With its large population, Vietnam is recognised as a potential market offering many opportunities for foreign investors in medicine and health care.

The comment was made by Allan Yeo, Chief Executive of the Happy Hospital under Singapore’s Thomson Medical Centre, which is planning to expand investment in Vietnam.

In comparison with other fields like finance, securities and real estate, the health service was a less lively field in the panorama of foreign investment in Vietnam.

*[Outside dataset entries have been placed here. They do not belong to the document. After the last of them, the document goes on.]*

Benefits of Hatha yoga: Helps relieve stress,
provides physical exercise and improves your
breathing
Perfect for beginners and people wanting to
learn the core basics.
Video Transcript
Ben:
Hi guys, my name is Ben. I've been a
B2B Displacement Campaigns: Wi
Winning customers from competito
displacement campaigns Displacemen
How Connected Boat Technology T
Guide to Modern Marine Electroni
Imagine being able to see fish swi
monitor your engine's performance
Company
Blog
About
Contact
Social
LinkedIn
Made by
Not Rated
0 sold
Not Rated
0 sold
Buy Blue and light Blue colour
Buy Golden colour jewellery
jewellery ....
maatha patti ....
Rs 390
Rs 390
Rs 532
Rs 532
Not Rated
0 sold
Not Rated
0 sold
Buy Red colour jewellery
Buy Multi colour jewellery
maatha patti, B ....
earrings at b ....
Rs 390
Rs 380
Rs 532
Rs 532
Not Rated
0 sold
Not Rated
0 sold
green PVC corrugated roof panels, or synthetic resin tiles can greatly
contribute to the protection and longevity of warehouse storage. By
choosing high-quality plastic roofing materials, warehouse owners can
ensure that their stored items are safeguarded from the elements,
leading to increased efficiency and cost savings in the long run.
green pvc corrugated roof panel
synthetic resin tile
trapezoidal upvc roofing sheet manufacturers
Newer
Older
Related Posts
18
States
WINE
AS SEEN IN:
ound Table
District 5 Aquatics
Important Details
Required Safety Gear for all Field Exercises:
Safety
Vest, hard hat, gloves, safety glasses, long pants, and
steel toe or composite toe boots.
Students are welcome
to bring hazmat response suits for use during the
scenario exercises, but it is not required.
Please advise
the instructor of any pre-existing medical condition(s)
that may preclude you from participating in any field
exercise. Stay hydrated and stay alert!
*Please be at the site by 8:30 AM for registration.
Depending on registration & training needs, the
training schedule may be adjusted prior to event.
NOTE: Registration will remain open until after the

Dau Tu (Investment) newspaper on August 8 said that foreign investment inflow in Vietnam’s health sector had been boosted with information on the Indian group Fortis Healthcare intending to buy 50 percent of shares of Ho Chi Minh City’s Hoan My Medical Group through an agreement worth 100 million USD.

If successful, the transaction would help Fortis Healthcare to increase its presence in Asia, where the Economist Magazine’s EIU forecast the per capita expenditure for health services to increase 55 percent in the 2010-2015 period.

Many foreign investors have operated effectively in Vietnam’s health sector and expanded their scale of operation, for example the Vien Dong Co. Ltd, which invested in the France-Vietnam Hospital in Ho Chi Minh City, and the Thomson Medical Centre with its Happy Hospital.

According to Allan Yeo, among foreign investors involving Vietnam’s health service, Singapore is considered the country with the greatest potential.

Recently, Parkway Health of Singapore, Asia’s leading private medical group, entered the Vietnam market by becoming manager of the HCM City high-tech health centre, invested by the Hoa Lam-Shangri-La joint venture./.